Drei Tage lang, vom 18. bis 20. Januar, ließ die Bundesanwaltschaft das verdächtige Schiff durchsuchen. Es bestehe „der Verdacht, dass das betreffende Schiff zum Transport von Sprengsätzen verwendet worden sein könnte, die am 26. September 2022 an den Gaspipelines Nord Stream 1 und Nord Stream 2 in der Ostsee explodierten“, teilt die Karlsruher Behörde mit.

Die Auswertung der sichergestellten Spuren und Gegenstände dauere an. Die Identität der Täter und deren Motive seien „Gegenstand der laufenden Ermittlungen“. Gegen den deutschen Jachtcharterer werde nicht ermittelt.

Sechs Personen und eine Jacht – reicht das für eine Kommandoaktion dieser Tragweite? Sicherheitsexperten halten es für unwahrscheinlich, dass die Schiffsbesatzung allein operiert hat. „Die Tiefe der Pipelines, die notwendige Planung und die Menge an Sprengstoff deuten sehr darauf hin, dass eine staatliche Stelle in den Anschlag involviert ist“, sagt Sebastian Bruns, Experte für Maritime Sicherheit an der Universität Kiel, dem Redaktionsnetzwerk Deutschland.

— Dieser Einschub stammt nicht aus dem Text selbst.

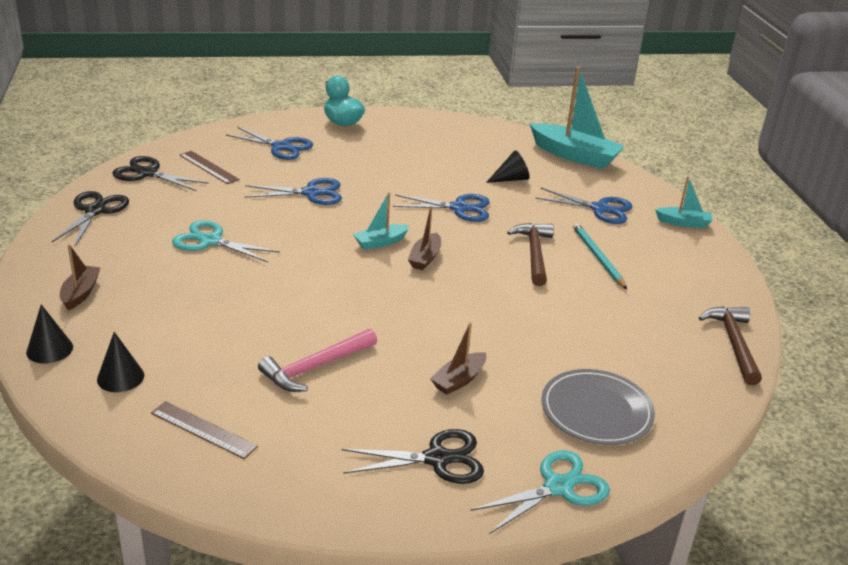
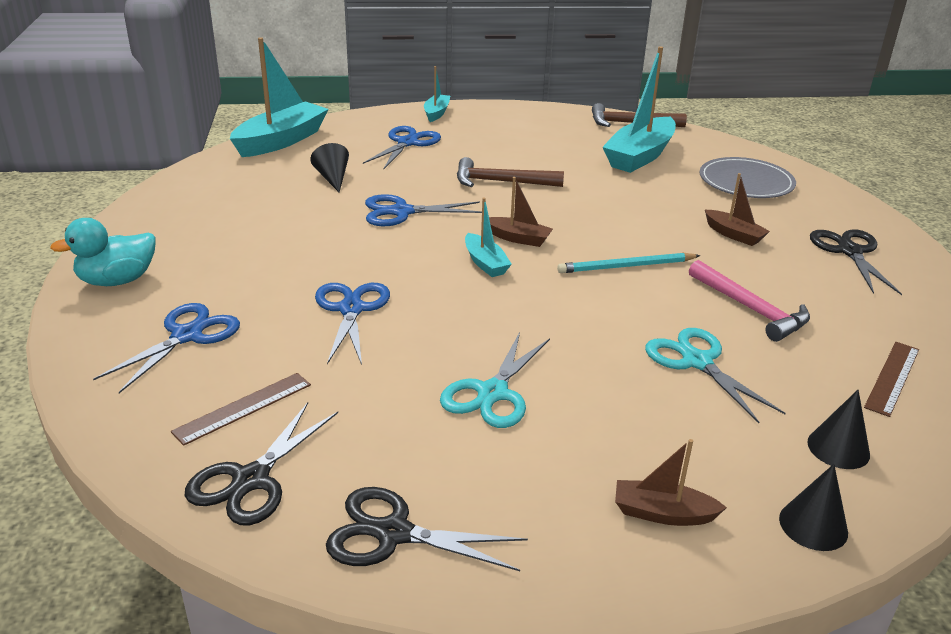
camera: 85 degrees left, 0 degrees up
blue scissors [393,194,490,222] -> blue scissors turned 105 degrees counterclockwise [365,194,482,226]
turquoise scissors [470,450,610,534] -> turquoise scissors moved to [645,328,786,423]
turquoise pencil [573,223,627,289] -> turquoise pencil moved to [557,253,700,273]
none -> turquoise boat [603,46,676,173]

Denkbar seien staatlich ausgebildete und trainierte Personen, die zum Beispiel in der Vergangenheit als Kampftaucher bei den Seestreitkräften gedient haben. Der US-Geheimdienst geht laut „New York Times“ davon aus, dass es sich um Gegner des russischen Präsidenten Wladimir Putins handelt. Wer die Operation geleitet und finanziert hat, bleibt unklar.

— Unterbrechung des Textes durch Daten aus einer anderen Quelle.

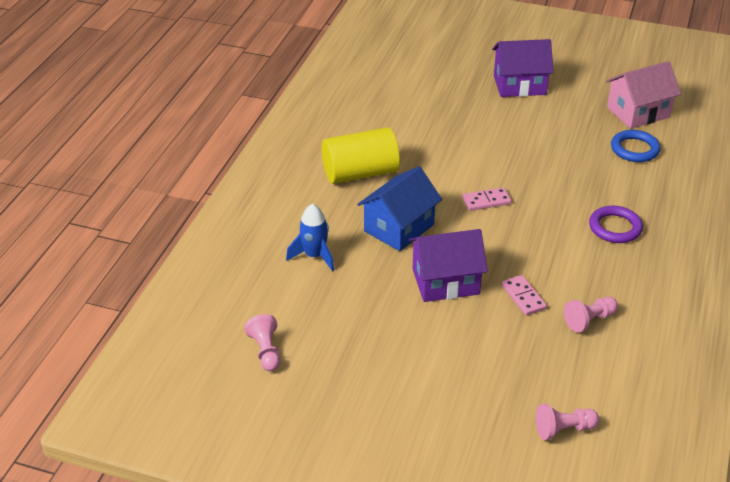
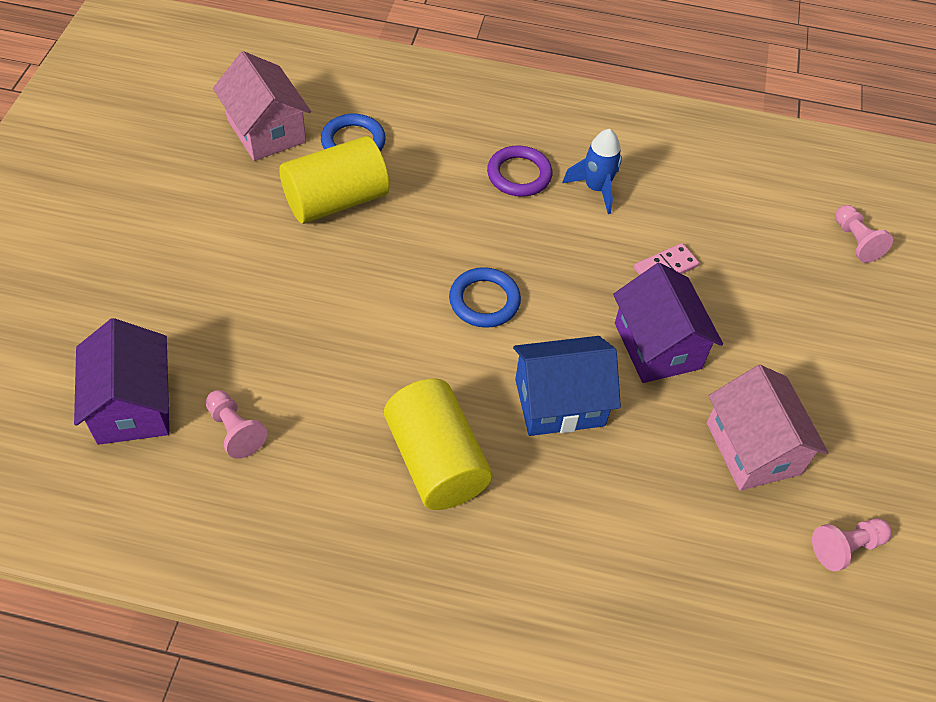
camera: 100 degrees left, 15 degrees up
blue rocket [286,204,334,271] -> blue rocket moved to [562,129,622,214]
blue house [357,166,442,251] -> blue house turned 45 degrees counterclockwise [513,336,621,436]
pink domino [462,187,511,211] -> blue ring [449,267,521,328]
purple house [492,39,554,97] -> purple house moved to [74,318,170,445]
pink pawn [564,297,618,332] -> pink pawn moved to [206,390,267,459]
none -> yellow cylinder [280,136,389,224]
none -> pink house [706,365,829,491]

Zwei Taucher und zwei Tauchassistenten hätten dann in 70 bis 80 Metern Tiefe den Sprengstoff an den Pipelines befestigt. Dann sollen sie das Boot zurückgebracht haben, ohne es vorher zu reinigen. Ermittler haben offenbar Rückstände von Sprengstoff entdeckt.

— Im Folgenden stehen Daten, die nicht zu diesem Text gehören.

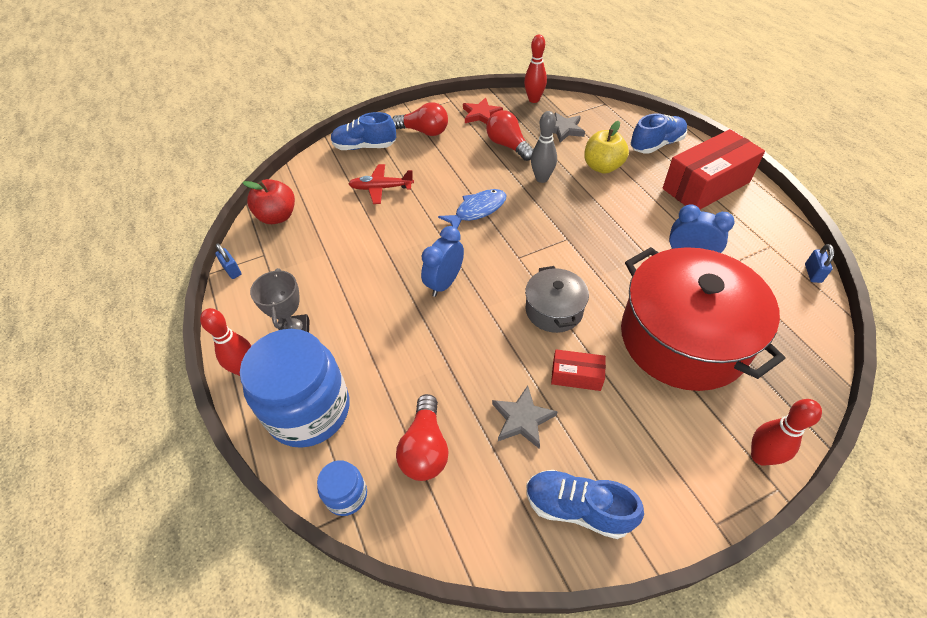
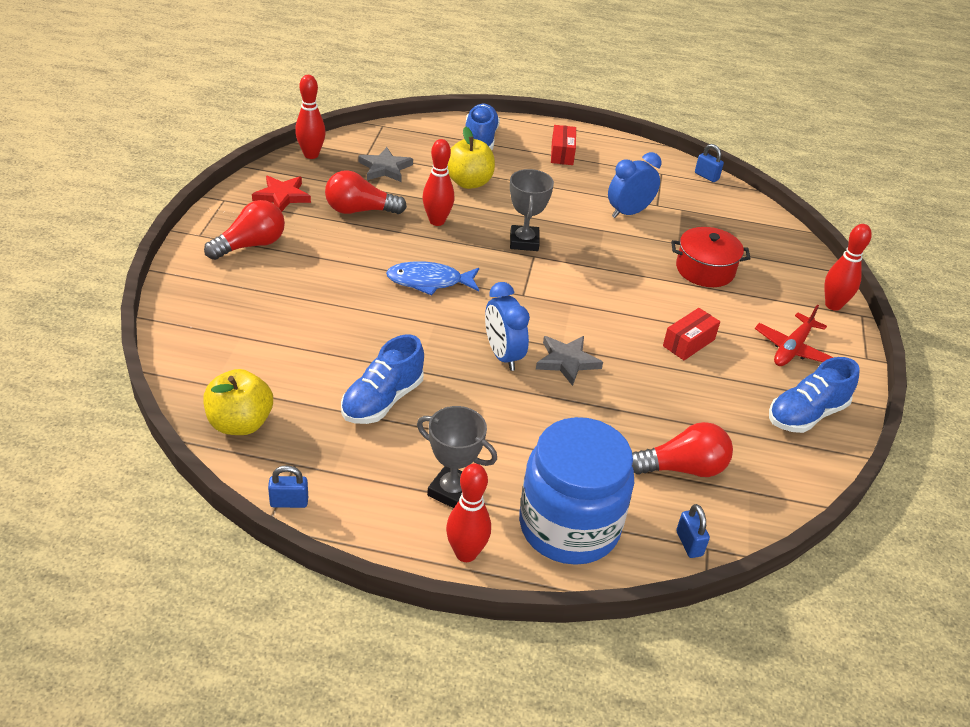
camera: 60 degrees left, 10 degrees down
red apple [242,179,295,224] -> yellow apple [203,369,273,435]
blue jar [317,460,367,516] -> blue padlock [676,504,710,558]
blue shoe [331,112,396,150] -> blue shoe moved to [341,334,424,424]
red plane [349,164,414,204] -> red plane moved to [755,305,834,366]
red light bulb [396,394,449,481] -> red light bulb turned 45 degrees counterclockwise [632,422,733,477]
blue fish [438,189,507,228] -> blue fish turned 90 degrees counterclockwise [386,261,479,296]
grey star [492,386,558,449] -> grey star moved to [536,336,603,386]
grey pot [525,266,589,333] -> none
grey bowling pin [531,111,557,183] -> red bowling pin [423,139,454,226]
red pot [621,247,785,391] -> red pot [671,227,751,287], size x0.49
red box [662,129,765,209] -> red box [551,125,576,165], size x0.48
none -> grey trophy [510,169,554,251]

Unklar ist weiterhin, wie die Täter an die knapp 500 Kilogramm Sprengstoff gelangt sind und wo dieser verladen wurde. „Es ist nahezu unmöglich, Hunderte Kilo Sprengstoff zu kaufen, ohne dass die Behörden dies bemerken“, gibt Experte Bruns zu bedenken.

Der Vorsitzende des Parlamentarischen Kontrollgremiums des Bundestags für die Nachrichtendienste, Grünen-Fraktionsvize Konstantin von Notz, sagte dem RND: „Zum jetzigen Zeitpunkt sind Rückschlüsse auf die Urheberschaft des Sabotageaktes reine Spekulationen, vor denen ich nur warnen kann. Die Antwort auf eine so relevante Frage wie die der Urheberschaft dieses Sprengstoffanschlags auf Versorgungsinfrastruktur kann man nicht auf Teilerkenntnisse und Mutmaßungen stützen.“ Er vertraue darauf, dass Generalbundesanwalt und Sicherheitsbehörden „die Ermittlungen auch weiterhin entschlossen voranbringen und Parlament und Öffentlichkeit zum richtigen Zeitpunkt informieren werden“.

Auch Unions-Fraktionsgeschäftsführer Thorsten Frei (CDU) warnte vor Spekulationen. „Der Generalbundesanwalt steckt mitten in den Ermittlungen. Ich gehe fest davon aus, dass er diesem spektakulären Fall ebenso zügig wie hartnäckig nachgeht“, sagte Frei. „Spekulieren hilft da zurzeit nicht weiter.“

Frei lenkte den Blick auf die Klimastiftung, die die Inbetriebnahme von Nord Stream 2 in Mecklenburg-Vorpommern vorantreiben sollte. In der vergangenen Woche war ans Licht gekommen, dass eine Finanzbeamtin Steuerakten der Stiftung vernichtet hatte. „Mehr Sorgen bereiten mir die Aussagen der Ministerpräsidentin Schwesig“, sagte Frei. „Mit ihrer Vertuschungspolitik in Fragen der Klimastiftung nährt Frau Schwesig Zweifel, ob sie noch für ihr Amt geeignet ist.“ Schwesig hat dementiert, von dem Vorgang gewusst zu haben.